ASE Tutorial#
NEB Example#
Open a Jupyter notebook interface and copy following code block
from ase.build import fcc100, add_adsorbate
from ase.constraints import FixAtoms
from ase.calculators.emt import EMT
from ase.optimize import QuasiNewton
from ase.io import read
from ase.neb import NEB
from ase.optimize import BFGS
Then let us load an Aluminum slab with Au atom adsorbed on top. We will then energy minimize this structure
# 2x2-Al(001) surface with 3 layers and an
# Au atom adsorbed in a hollow site:
slab = fcc100('Al', size=(2, 2, 3))
add_adsorbate(slab, 'Au', 1.7, 'hollow')
slab.center(axis=2, vacuum=4.0)
# Fix second and third layers:
mask = [atom.tag > 1 for atom in slab]
# print(mask)
slab.set_constraint(FixAtoms(mask=mask))
# Use EMT potential:
slab.calc = EMT()
# Initial state:
qn = QuasiNewton(slab, trajectory='initial.traj')
qn.run(fmax=0.05)
# Final state:
slab[-1].x += slab.get_cell()[0, 0] / 2
qn = QuasiNewton(slab, trajectory='final.traj')
qn.run(fmax=0.05)
Run the following code block to run NEB calculations
initial = read('initial.traj')
final = read('final.traj')
constraint = FixAtoms(mask=[atom.tag > 1 for atom in initial])
images = [initial]
for i in range(3):
image = initial.copy()
image.calc = EMT()
image.set_constraint(constraint)
images.append(image)
images.append(final)
neb = NEB(images)
neb.interpolate()
qn = BFGS(neb, trajectory='neb.traj')
qn.run(fmax=0.05)
To visualize the geometry, open a virtual machine on Adroit visualization node or Della visualization node. Change the directory to your home directory. (Note that this is the less preferred method, please use OVITO to visualize instead)
Execute the following command with ase gui.
/opt/export/course/mae539/anaconda3/envs/myenv/bin/ase gui neb.traj@-5:
L-J parameter fitting#
Use the following codeblocks in a Jupyter notebook to run parameter fitting example.

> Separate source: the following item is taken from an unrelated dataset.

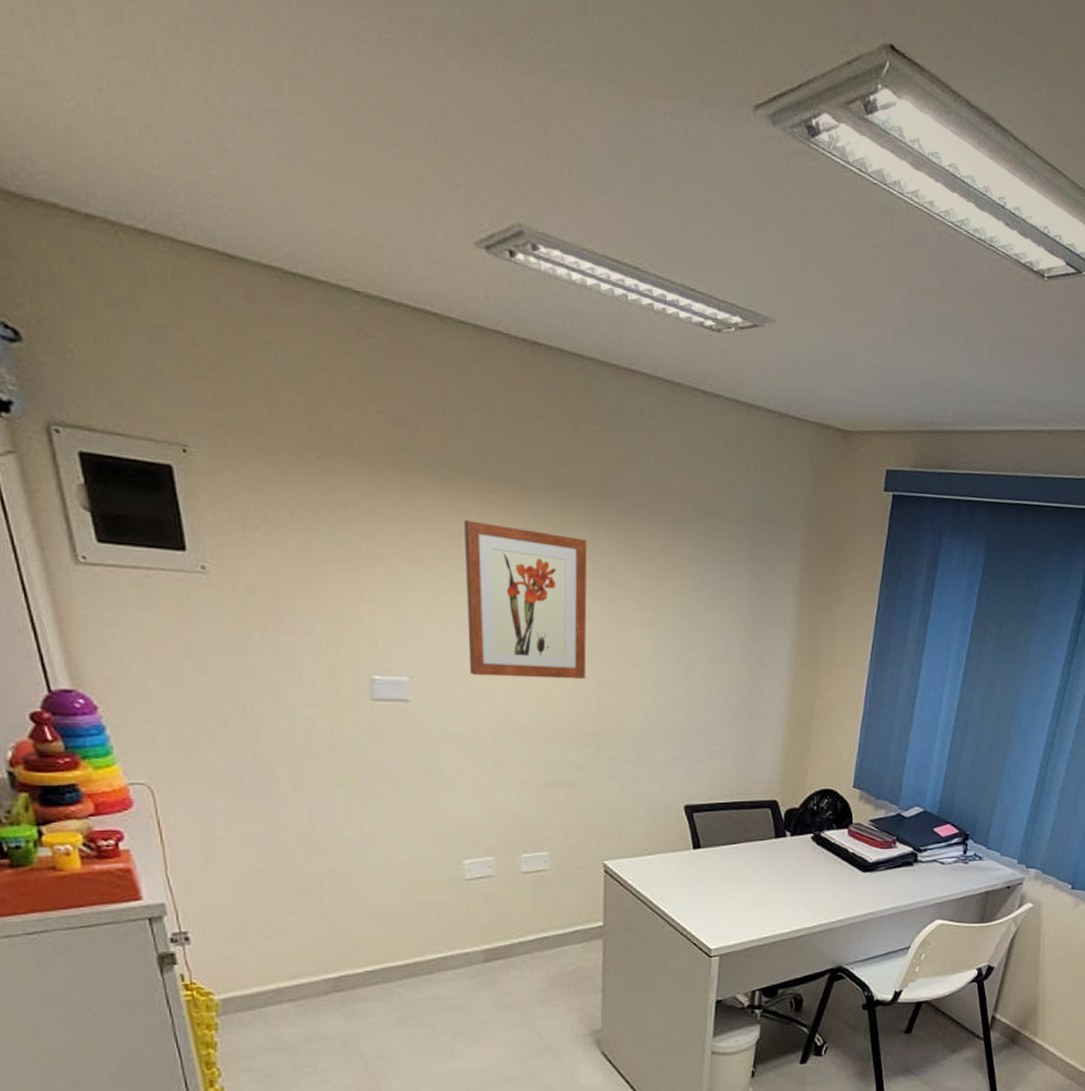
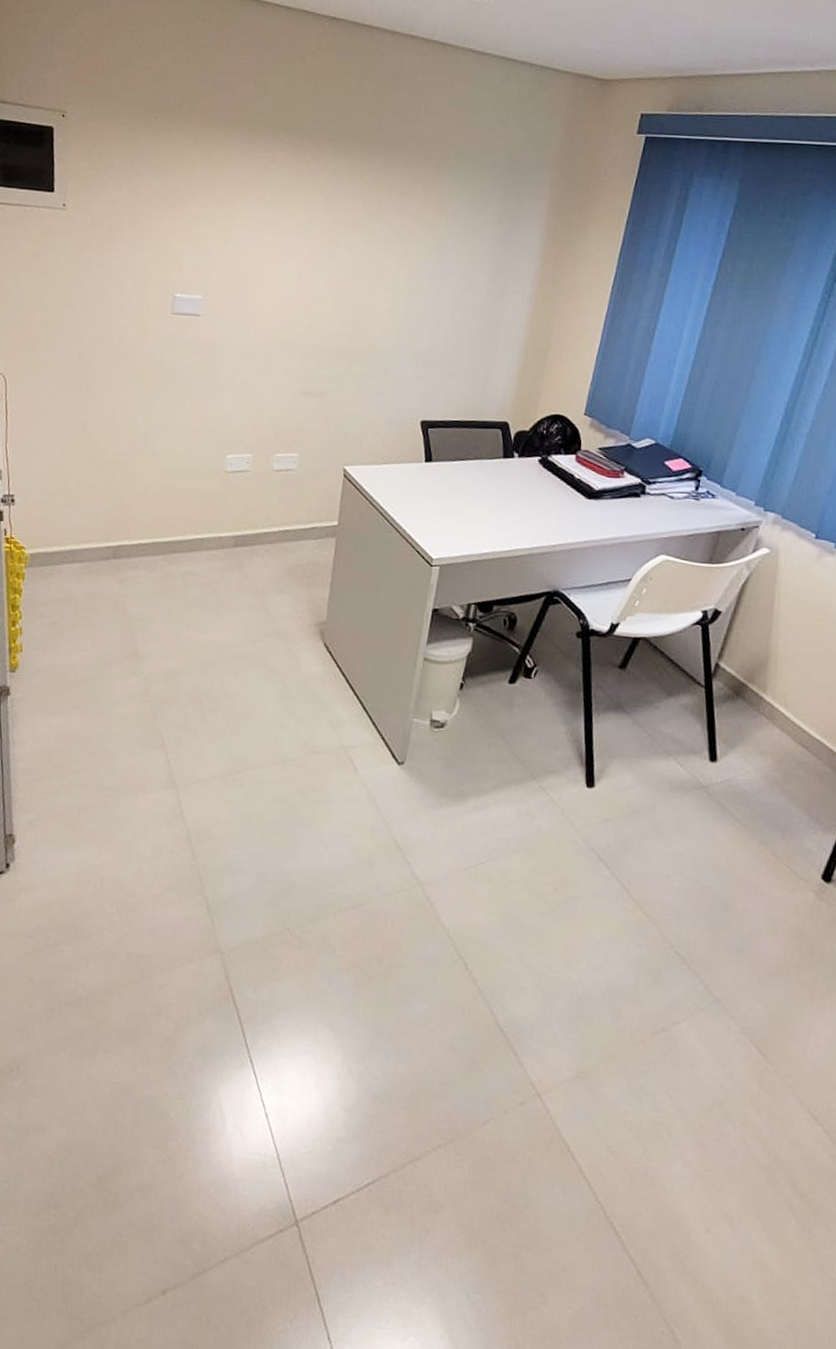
wall art: present [464,520,587,680] -> none [251,166,359,303]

import matplotlib.pyplot as plt
import numpy as np
r = np.arange(3.5, 7., 0.5)
energy = np.array([0.1374, -0.0195, -0.0218,
-0.0133, -0.0076, -0.0043,
-0.0025])
energy_err = energy * 0.1
plt.errorbar(r, energy, yerr=energy_err,
marker='o', ls='')
plt.xlabel(r'$r$/Å')
plt.ylabel(r'$E$/eV')
plt.show()
Then
from scipy.optimize import curve_fit
def lj_energy(r, epsilon, sigma):
"""
Implementation of the Lennard-Jones potential
to calculate the energy of the interaction.
Parameters
----------
r: float
Distance between two particles (Å)
epsilon: float
Potential energy at the equilibrium bond
length (eV)
sigma: float
Distance at which the potential energy is
zero (Å)
Returns
-------
float
Energy of the van der Waals interaction (eV)
"""
return 4 * epsilon * np.power(
sigma / r, 12) - 4 * epsilon * np.power(
sigma / r, 6)
popt, pcov = curve_fit(lj_energy, r, energy,
sigma=energy_err)
print('Best value for ε = {:.2e} eV'.format(
popt[0]))
print('Best value for σ = {:.2f} Å'.format(
popt[1]))
And finally, to plot the fitted parameters against the initial data
plt.errorbar(r, energy, yerr=energy_err, marker='o', ls='')
x = np.linspace(3.5, 7, 1000)
plt.plot(x, lj_energy(x, popt[0], popt[1]))
plt.xlabel(r'$r$/Å')
plt.ylabel(r'$E$/eV')
plt.show()